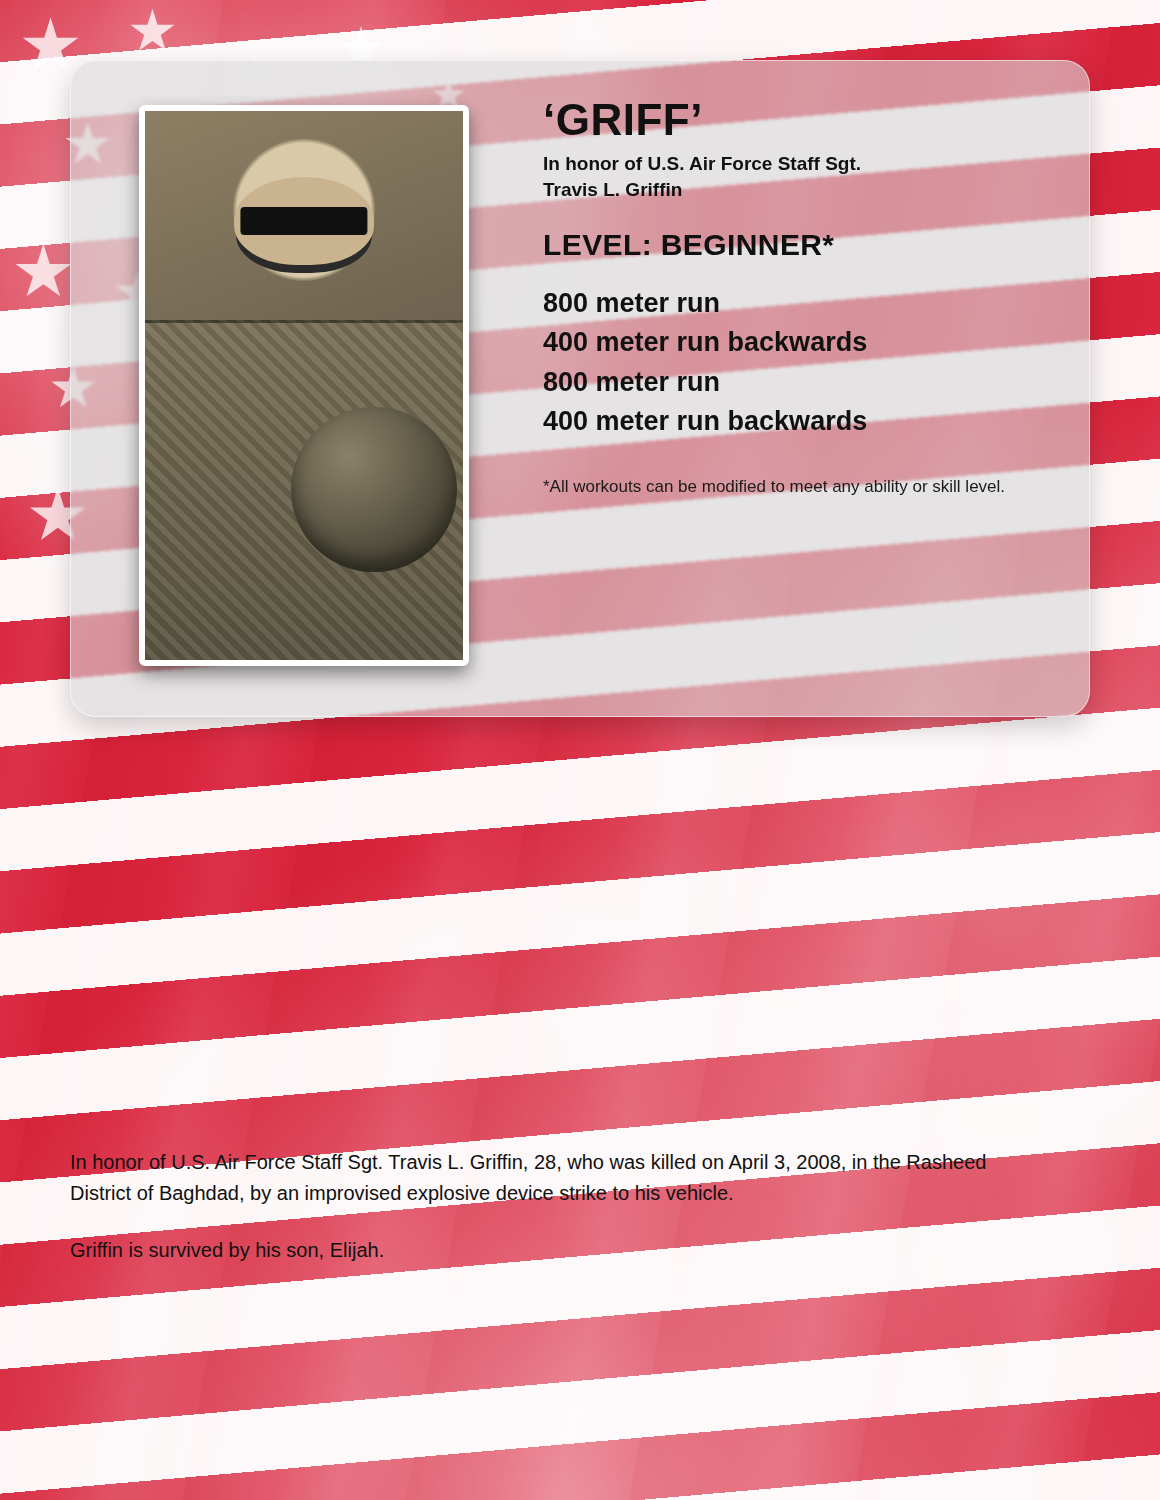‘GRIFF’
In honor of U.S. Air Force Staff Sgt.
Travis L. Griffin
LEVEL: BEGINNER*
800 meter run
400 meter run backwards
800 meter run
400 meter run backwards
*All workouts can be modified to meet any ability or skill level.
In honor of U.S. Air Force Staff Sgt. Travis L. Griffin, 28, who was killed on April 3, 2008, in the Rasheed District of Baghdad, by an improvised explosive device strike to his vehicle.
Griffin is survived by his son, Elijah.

→ **Task requirements**
Everything in the listing except the pictures must be reproduced exactly.

→ **Exercise result**
‘GRIFF’
In honor of U.S. Air Force Staff Sgt.
Travis L. Griffin
LEVEL: BEGINNER*
800 meter run
400 meter run backwards
800 meter run
400 meter run backwards
*All workouts can be modified to meet any ability or skill level.
In honor of U.S. Air Force Staff Sgt. Travis L. Griffin, 28, who was killed on April 3, 2008, in the Rasheed District of Baghdad, by an improvised explosive device strike to his vehicle.
Griffin is survived by his son, Elijah.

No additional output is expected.